== TASK REQUIREMENTS ==
Reproduce the text of the items from their start up to and including the line that contains "OMEGA and Mohammed". Leave the pictures out of your output.

(RECORD EXCERPTS begins)

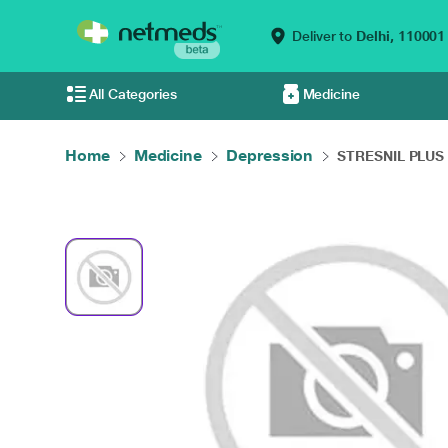
Deliver to
Delhi,
110001
All Categories
Medicine
Home
Medicine
Depression
STRESNIL PLUS 1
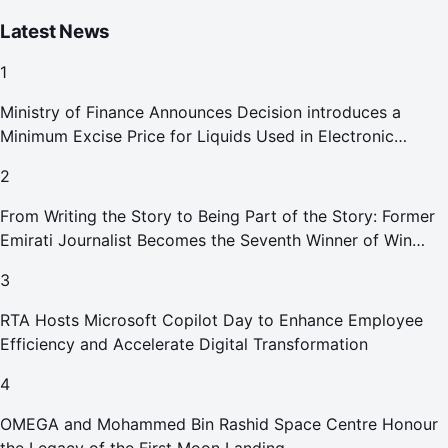
Latest News
1
Ministry of Finance Announces Decision introduces a
Minimum Excise Price for Liquids Used in Electronic
Smoking Devices Effective 1 September 2026
2
From Writing the Story to Being Part of the Story: Former
Emirati Journalist Becomes the Seventh Winner of Win
Your Home in Dubai
3
RTA Hosts Microsoft Copilot Day to Enhance Employee
Efficiency and Accelerate Digital Transformation
4
OMEGA and Mohammed Bin Rashid Space Centre Honour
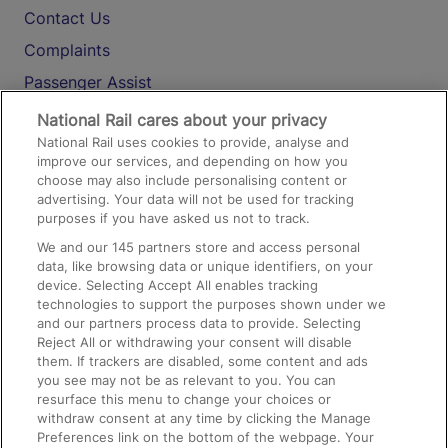
Contact Us
Complaints
Passenger Assist
Media
National Rail cares about your privacy
National Rail uses cookies to provide, analyse and
Text 61016
improve our services, and depending on how you
choose may also include personalising content or
advertising. Your data will not be used for tracking
On the Train
purposes if you have asked us not to track.
We and our
145
partners store and access personal
data, like browsing data or unique identifiers, on your
Accessible Train Travel and Facilities
device. Selecting Accept All enables tracking
technologies to support the purposes shown under we
Train Travel with Bicycles
and our partners process data to provide. Selecting
Train Travel with Pets
Reject All or withdrawing your consent will disable
them. If trackers are disabled, some content and ads
Train Travel with Children
you see may not be as relevant to you. You can
resurface this menu to change your choices or
Food and Drink
withdraw consent at any time by clicking the Manage
Preferences link on the bottom of the webpage. Your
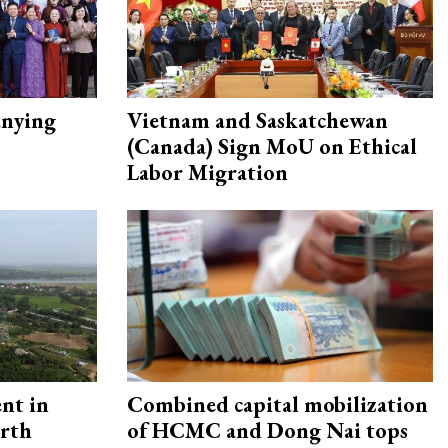
nying
Vietnam and Saskatchewan
(Canada) Sign MoU on Ethical
Labor Migration
ent in
Combined capital mobilization
orth
of HCMC and Dong Nai tops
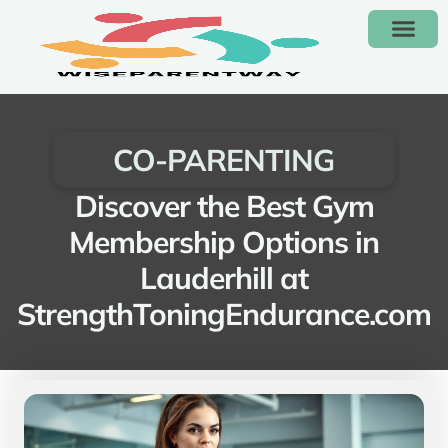
KIDS’ FASHION & CLOTH
CO-PARENT
CONTACT US
CO-PARENTING
Discover the Best Gym
Membership Options in
Lauderhill at
StrengthToningEndurance.com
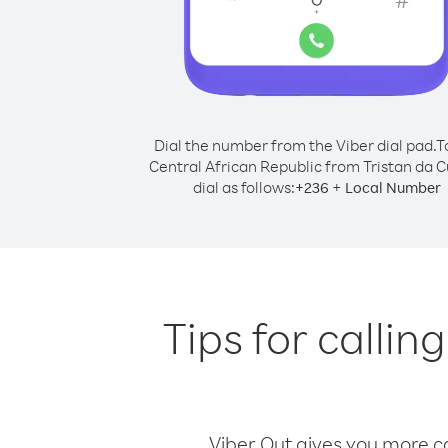
Dial the number from the Viber dial pad.
T
Central African Republic from Tristan da 
dial as follows:
+
+
236
Local Number
Tips for callin
Viber Out gives you more cal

(RECORD EXCERPTS ends)

== RESULT ==
Deliver to
Delhi,
110001
All Categories
Medicine
Home
Medicine
Depression
STRESNIL PLUS 1
Latest News
1
Ministry of Finance Announces Decision introduces a
Minimum Excise Price for Liquids Used in Electronic
Smoking Devices Effective 1 September 2026
2
From Writing the Story to Being Part of the Story: Former
Emirati Journalist Becomes the Seventh Winner of Win
Your Home in Dubai
3
RTA Hosts Microsoft Copilot Day to Enhance Employee
Efficiency and Accelerate Digital Transformation
4
OMEGA and Mohammed Bin Rashid Space Centre Honour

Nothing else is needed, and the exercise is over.